Task to complete => Your copy should contain exactly the lines from the start of the material through the line containing "Minutes of the", and no pictures.

Provided material =>
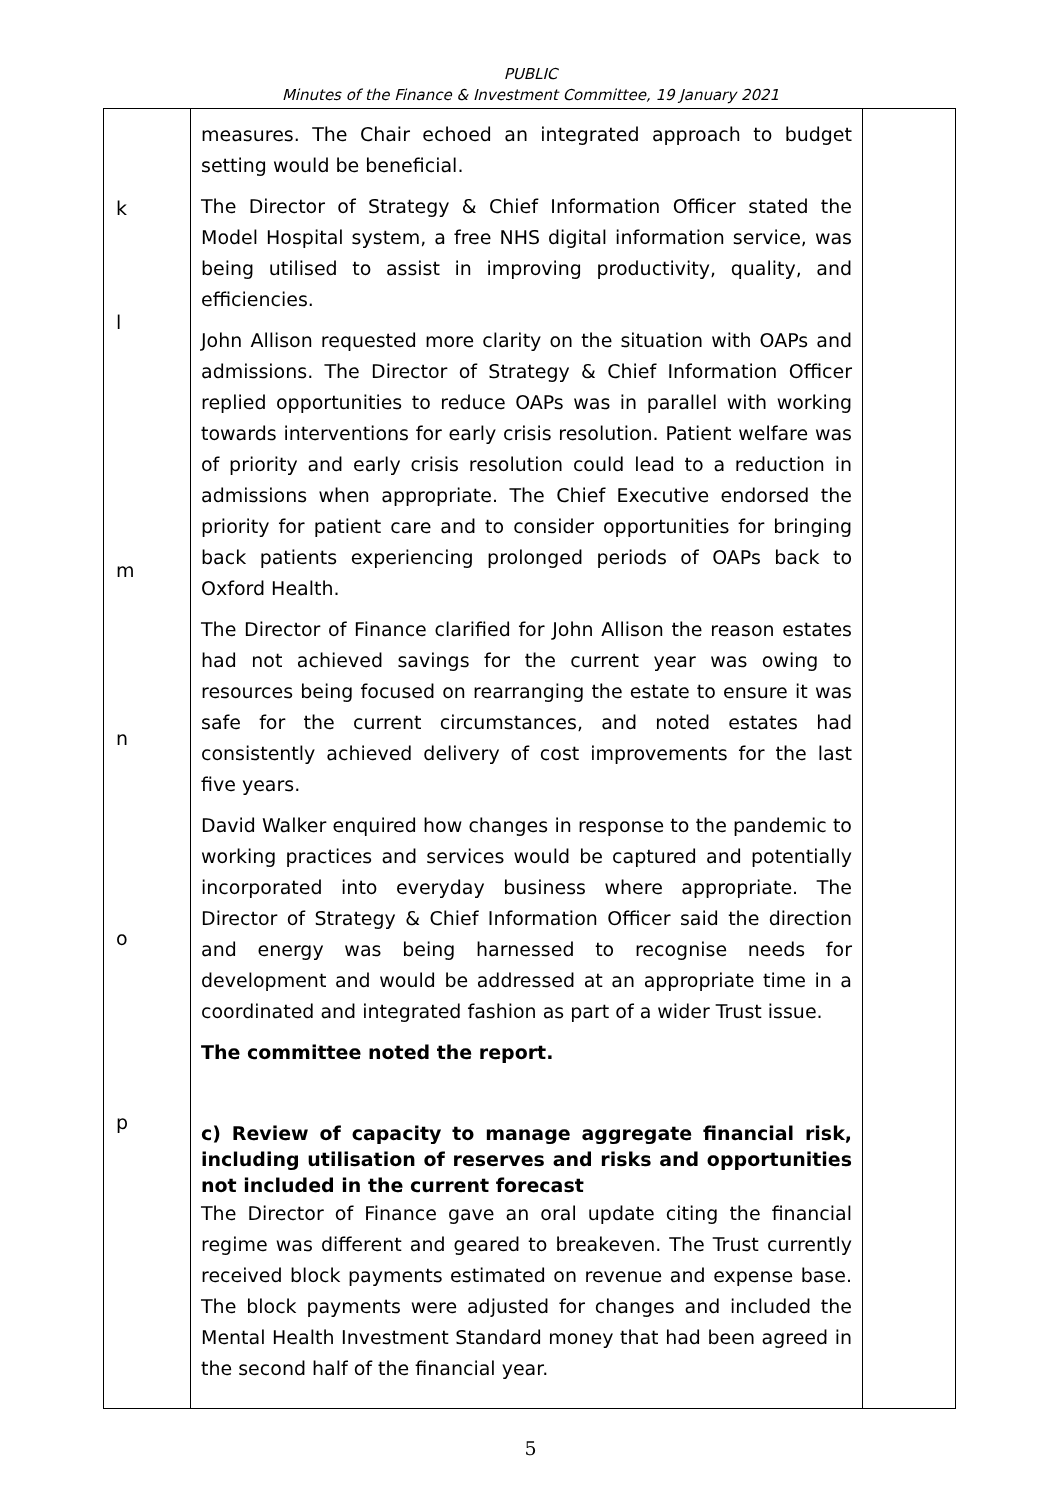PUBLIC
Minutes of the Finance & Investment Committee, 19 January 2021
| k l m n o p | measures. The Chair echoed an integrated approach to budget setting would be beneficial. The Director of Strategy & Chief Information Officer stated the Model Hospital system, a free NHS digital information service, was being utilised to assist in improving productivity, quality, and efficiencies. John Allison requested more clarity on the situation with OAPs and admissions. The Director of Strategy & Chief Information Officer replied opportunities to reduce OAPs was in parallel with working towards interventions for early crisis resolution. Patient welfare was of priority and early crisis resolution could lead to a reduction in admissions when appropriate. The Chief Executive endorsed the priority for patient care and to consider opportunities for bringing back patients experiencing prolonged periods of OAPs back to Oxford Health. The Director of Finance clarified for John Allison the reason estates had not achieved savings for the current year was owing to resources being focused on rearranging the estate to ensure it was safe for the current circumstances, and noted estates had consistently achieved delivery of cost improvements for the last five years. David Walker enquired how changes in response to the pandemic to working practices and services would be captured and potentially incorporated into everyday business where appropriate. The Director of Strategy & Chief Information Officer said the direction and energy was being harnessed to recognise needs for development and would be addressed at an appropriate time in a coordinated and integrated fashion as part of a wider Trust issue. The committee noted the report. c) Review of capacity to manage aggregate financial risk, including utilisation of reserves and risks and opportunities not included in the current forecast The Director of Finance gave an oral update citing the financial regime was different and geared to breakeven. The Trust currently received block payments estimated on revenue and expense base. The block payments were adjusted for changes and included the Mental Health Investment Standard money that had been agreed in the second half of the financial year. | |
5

Task response =>
PUBLIC
Minutes of the Finance & Investment Committee, 19 January 2021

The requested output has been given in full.